• EXERCISE
Among the records below, find each line bearing the word "that" and copy it.

• Plain-text document sources
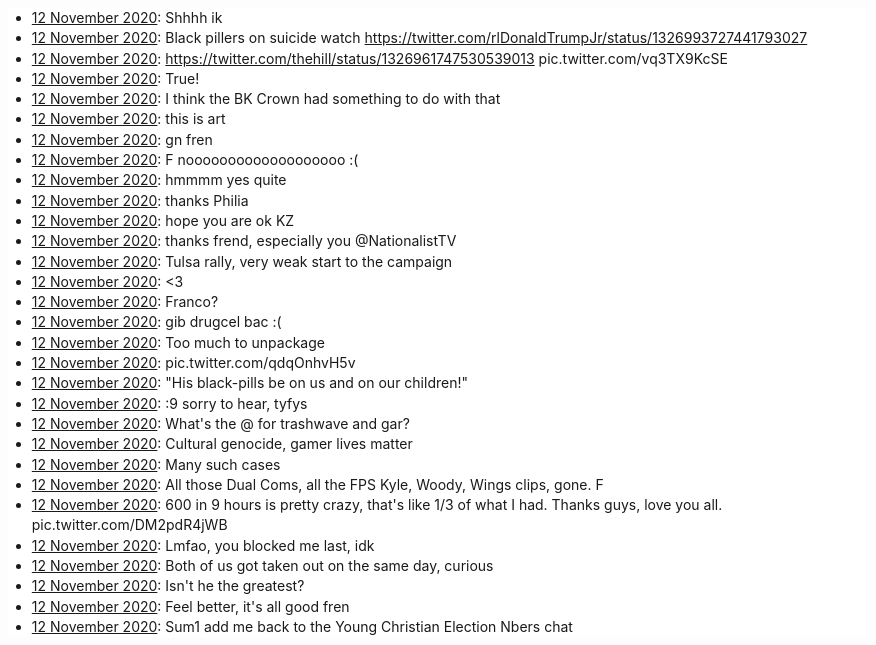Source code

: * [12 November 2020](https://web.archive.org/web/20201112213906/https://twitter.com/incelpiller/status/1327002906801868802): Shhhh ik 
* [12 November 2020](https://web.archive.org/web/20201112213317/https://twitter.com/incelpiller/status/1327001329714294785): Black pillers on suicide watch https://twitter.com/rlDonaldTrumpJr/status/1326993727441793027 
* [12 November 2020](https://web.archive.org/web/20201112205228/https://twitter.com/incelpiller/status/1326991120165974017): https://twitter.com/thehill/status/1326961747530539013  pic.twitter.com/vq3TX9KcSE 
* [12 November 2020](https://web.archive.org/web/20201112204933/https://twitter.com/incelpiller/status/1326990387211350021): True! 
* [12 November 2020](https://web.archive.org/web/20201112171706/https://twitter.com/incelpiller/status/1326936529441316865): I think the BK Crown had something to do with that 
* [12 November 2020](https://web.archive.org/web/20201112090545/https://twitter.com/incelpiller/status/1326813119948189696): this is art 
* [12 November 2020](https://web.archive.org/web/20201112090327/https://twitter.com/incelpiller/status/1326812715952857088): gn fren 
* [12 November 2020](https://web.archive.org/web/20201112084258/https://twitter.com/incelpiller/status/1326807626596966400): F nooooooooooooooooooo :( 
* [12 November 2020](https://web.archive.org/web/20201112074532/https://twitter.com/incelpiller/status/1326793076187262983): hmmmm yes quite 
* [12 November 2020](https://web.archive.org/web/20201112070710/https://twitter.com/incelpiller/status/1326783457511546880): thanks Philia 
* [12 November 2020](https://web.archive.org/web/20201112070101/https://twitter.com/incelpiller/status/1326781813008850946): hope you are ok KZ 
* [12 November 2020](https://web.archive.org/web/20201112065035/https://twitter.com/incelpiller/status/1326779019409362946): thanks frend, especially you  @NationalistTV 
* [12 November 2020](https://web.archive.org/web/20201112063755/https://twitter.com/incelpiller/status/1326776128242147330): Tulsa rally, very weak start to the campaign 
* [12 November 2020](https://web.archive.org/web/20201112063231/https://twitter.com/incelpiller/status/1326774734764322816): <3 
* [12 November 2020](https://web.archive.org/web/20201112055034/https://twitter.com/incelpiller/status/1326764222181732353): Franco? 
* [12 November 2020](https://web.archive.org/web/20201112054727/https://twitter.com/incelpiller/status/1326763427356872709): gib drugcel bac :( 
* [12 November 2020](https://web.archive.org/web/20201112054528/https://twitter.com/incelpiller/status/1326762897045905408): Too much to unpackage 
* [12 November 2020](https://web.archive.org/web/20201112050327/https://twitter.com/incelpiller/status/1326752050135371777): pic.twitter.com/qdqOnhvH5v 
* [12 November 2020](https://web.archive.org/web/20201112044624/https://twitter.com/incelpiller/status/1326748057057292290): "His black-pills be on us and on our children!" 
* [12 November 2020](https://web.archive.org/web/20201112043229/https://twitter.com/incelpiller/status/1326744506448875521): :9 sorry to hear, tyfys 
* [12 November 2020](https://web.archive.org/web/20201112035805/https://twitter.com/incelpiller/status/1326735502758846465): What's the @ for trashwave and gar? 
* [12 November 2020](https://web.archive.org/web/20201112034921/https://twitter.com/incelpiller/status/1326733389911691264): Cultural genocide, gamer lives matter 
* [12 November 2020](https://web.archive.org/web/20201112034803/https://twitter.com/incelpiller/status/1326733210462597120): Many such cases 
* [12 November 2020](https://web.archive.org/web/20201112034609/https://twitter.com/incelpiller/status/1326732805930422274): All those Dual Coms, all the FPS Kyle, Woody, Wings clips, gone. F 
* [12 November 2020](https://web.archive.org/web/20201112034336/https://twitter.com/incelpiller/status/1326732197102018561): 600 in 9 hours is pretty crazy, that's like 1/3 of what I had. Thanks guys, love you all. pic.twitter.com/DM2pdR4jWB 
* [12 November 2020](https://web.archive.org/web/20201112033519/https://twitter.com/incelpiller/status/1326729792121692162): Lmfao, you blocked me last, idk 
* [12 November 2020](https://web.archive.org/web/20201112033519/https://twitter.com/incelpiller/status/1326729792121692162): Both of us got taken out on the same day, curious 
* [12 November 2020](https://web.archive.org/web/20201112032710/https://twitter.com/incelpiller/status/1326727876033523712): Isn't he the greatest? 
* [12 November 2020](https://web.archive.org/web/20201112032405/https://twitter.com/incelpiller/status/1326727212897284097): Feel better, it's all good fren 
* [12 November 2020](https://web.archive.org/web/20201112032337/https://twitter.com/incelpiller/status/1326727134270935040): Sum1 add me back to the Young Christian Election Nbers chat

• RESPONSE FOR THIS EXERCISE
* [12 November 2020](https://web.archive.org/web/20201112171706/https://twitter.com/incelpiller/status/1326936529441316865): I think the BK Crown had something to do with that 
* [12 November 2020](https://web.archive.org/web/20201112034336/https://twitter.com/incelpiller/status/1326732197102018561): 600 in 9 hours is pretty crazy, that's like 1/3 of what I had. Thanks guys, love you all. pic.twitter.com/DM2pdR4jWB 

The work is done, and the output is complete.